Но как бросить все? Как бросить то, что годами забирало кровь и нервы? Как бросить то, на чем выросли старшие дети? Пожертвовать и собой, и ими ради младшего в семье? Бросить все, чтобы получить взамен что? Голос Мелкого. Но разве он гарантирован?
Оба засыпали меня этими и похожими вопросами. Но в этих вопросах и в том, с каким нервом они были заданы, я разглядел другое, касавшееся их самих, а не Мелкого. Добившись в новой жизни многого, они вдруг засомневались в своем выборе, подозревая себя в возможной ошибке. Федя сказал мне, готовясь отплыть на Полигон:
– Знаете, Платоныч, ведь мы с Даней не от той жизни бежали, а от себя таких, какими мы были… И что? Думаете, мы больше не участвуем в крысиных бегах?
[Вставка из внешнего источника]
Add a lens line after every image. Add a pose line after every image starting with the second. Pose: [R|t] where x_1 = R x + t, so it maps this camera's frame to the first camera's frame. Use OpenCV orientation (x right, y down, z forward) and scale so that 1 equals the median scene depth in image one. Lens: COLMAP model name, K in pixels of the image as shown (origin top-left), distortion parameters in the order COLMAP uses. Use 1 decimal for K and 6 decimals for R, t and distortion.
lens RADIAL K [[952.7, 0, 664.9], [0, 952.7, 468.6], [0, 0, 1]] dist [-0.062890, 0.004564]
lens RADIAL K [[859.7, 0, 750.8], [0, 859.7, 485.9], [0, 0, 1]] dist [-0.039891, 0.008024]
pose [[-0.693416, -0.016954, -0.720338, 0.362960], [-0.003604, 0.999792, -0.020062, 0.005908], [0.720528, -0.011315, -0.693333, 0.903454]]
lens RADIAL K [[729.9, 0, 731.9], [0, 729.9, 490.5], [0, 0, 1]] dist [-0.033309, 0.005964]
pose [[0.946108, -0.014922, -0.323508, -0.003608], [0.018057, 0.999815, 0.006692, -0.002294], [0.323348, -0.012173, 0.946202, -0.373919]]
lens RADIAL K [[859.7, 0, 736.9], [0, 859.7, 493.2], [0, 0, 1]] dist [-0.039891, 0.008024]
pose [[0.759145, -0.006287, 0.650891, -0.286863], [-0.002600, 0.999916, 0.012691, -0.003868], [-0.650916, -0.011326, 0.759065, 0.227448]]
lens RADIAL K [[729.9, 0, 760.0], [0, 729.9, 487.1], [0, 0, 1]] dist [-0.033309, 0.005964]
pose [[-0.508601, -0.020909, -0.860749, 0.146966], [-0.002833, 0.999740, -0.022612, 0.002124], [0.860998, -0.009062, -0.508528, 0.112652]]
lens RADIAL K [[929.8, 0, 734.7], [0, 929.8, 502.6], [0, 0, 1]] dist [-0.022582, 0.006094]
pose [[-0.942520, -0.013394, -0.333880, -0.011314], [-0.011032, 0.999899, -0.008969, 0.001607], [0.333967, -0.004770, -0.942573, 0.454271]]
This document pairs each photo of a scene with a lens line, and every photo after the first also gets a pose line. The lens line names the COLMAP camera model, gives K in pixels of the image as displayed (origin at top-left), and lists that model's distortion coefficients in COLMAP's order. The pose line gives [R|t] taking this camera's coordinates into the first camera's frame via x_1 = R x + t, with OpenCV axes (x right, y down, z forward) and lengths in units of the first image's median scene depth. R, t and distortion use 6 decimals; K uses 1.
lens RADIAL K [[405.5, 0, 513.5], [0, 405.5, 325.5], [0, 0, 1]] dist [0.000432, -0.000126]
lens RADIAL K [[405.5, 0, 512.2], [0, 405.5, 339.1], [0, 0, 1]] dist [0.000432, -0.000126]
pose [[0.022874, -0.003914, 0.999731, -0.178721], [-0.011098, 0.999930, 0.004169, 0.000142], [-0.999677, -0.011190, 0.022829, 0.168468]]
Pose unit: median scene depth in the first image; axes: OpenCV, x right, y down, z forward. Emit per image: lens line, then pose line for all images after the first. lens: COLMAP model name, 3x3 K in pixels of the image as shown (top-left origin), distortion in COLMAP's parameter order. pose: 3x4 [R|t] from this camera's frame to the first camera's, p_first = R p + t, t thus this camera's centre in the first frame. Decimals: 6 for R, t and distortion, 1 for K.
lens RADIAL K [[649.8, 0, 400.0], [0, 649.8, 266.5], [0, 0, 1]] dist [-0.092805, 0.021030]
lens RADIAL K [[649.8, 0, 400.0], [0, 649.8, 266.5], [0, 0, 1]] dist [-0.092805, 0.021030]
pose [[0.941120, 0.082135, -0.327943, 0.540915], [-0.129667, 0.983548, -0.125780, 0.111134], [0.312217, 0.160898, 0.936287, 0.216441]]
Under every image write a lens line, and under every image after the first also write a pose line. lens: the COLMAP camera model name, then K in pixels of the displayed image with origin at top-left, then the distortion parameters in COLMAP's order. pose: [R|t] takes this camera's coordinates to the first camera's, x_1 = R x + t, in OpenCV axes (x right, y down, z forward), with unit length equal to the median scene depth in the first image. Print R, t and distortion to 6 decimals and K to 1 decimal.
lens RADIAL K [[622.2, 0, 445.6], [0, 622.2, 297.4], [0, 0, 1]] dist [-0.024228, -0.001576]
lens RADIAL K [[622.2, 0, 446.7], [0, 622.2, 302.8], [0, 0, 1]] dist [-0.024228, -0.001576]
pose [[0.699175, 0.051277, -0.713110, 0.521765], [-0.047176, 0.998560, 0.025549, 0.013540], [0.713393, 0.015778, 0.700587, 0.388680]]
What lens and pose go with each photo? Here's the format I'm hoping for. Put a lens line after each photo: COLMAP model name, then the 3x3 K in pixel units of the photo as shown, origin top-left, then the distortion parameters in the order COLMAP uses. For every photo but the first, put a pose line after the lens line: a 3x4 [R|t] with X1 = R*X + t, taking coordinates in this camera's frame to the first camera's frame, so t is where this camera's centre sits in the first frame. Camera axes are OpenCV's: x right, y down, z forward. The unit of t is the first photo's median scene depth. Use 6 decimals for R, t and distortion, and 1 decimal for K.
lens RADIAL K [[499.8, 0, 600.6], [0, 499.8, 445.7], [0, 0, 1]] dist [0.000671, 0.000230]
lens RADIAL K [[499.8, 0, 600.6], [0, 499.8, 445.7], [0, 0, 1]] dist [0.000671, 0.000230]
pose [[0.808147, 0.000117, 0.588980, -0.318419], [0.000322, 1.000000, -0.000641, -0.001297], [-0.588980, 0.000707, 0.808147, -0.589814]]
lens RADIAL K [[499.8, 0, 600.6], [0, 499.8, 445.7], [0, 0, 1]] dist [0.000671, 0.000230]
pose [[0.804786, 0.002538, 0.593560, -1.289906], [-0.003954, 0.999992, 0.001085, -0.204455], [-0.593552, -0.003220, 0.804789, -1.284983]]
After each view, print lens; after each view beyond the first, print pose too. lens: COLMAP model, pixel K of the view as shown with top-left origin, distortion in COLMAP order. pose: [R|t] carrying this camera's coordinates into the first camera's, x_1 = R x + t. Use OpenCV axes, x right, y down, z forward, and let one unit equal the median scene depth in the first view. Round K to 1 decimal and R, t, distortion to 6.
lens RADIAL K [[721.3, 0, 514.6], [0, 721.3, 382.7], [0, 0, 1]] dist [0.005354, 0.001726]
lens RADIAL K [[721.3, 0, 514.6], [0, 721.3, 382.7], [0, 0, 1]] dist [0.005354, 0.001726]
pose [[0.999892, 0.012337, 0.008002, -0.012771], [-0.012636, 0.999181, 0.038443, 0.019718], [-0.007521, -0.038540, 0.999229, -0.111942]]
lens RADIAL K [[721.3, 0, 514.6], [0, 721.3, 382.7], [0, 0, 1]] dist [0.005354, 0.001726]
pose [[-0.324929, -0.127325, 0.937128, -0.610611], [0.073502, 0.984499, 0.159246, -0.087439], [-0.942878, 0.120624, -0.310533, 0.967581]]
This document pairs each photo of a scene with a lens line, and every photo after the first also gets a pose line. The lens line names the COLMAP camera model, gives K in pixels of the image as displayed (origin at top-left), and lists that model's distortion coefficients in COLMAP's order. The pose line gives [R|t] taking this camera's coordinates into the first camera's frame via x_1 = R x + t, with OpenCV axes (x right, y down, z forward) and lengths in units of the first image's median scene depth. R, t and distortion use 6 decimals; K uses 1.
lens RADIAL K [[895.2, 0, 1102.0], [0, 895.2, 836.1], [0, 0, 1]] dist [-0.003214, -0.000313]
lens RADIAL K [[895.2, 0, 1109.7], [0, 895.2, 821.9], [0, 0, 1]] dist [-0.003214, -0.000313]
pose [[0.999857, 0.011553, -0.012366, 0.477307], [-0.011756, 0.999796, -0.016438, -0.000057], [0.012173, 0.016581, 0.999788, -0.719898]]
Стали полными «ушельцами»? Нет. Там мы хотели быть лучшими брокерами. Здесь тот же бег – за своим хамоном и рокфором. То же движение вверх. По крайней мере, его попытка. Мы повторяемся. В другом мире. Но повторяемся… Вот и вы сбежали…
Последнее, брошенное вскользь замечание, неожиданно самым исчерпывающим образом объясняло случившееся со мной. Оторопев от такой ясности, я не нашел что сказать в ответ, а Федя, не прощаясь, оттолкнулся от берега и запустил мотор. Я следил за ним до конца, пока он не исчез в густом рассветном тумане, который мало-помалу поглотил и меня. Я вытянул руки вперед и не увидел даже собственных пальцев.